A synthesis of this calibre is obviously going to be a mile wide and an inch deep, but that is the whole point.
The Process of Animal Domestication is a perfect entry point if you want to dig deeper into the biology of animal domestication, with 59 pages containing some 1500 literature references. What prevents this book from becoming an overwhelming infodump is its excellent structure. Each chapter is divided into many short, headed sections of 2-3 pages, with boxes used for asides.
A final point I appreciated is how outspoken Sánchez-Villagra is on topics of broader relevance. Domestication has depended on more than just animal traits; there is also a human cultural component to it. Not all people in history pursued it. Why?
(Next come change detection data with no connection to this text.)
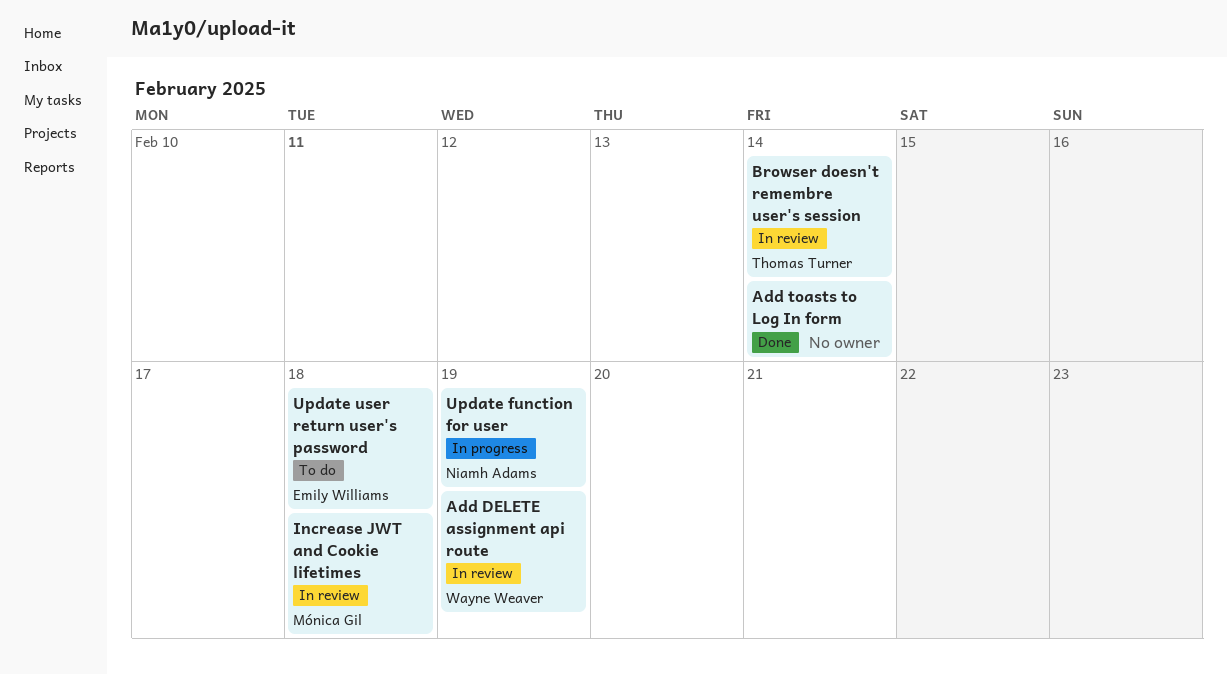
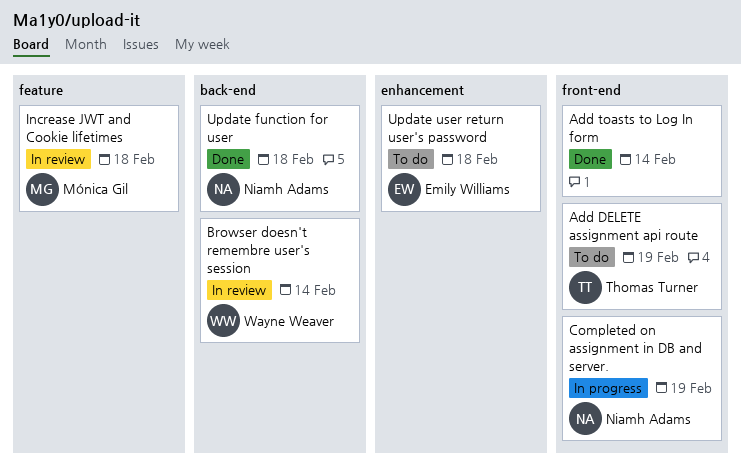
Add DELETE assignment api route, status: In review -> To do
Add DELETE assignment api route, owner: Wayne Weaver -> Thomas Turner
Browser doesn't remembre user's session, owner: Thomas Turner -> Wayne Weaver
Completed on assignment in DB and server.: none -> present
Update function for user, status: In progress -> Done
Update function for user, due: Feb 19 -> Feb 18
Because of "the different worldview or logic guiding the relations [...] with other animals". Understanding this cultural component will hopefully make us "realize the singular as opposed to universal nature of the Western world view" (p. 32). Our Western paradigm of prosperity through perpetual economic growth has stimulated the production of animal protein at the lowest cost, disregarding environmental and animal welfare issues. Selective breeding for (economically) optimal traits can cause suffering and pain. Changing this, the author argues, will require changes in consumer behaviour and economic imperatives.
The Process of Animal Domestication is a fascinating book that comes highly recommended. Its synthesis of a large body of research makes it incredibly valuable to evolutionary and developmental biologists, geneticists, anthropologists, and (zoo)archaeologists. However, the writing is accessible enough that (under)graduate students wanting to read up on animal domestication can safely turn to this book as well.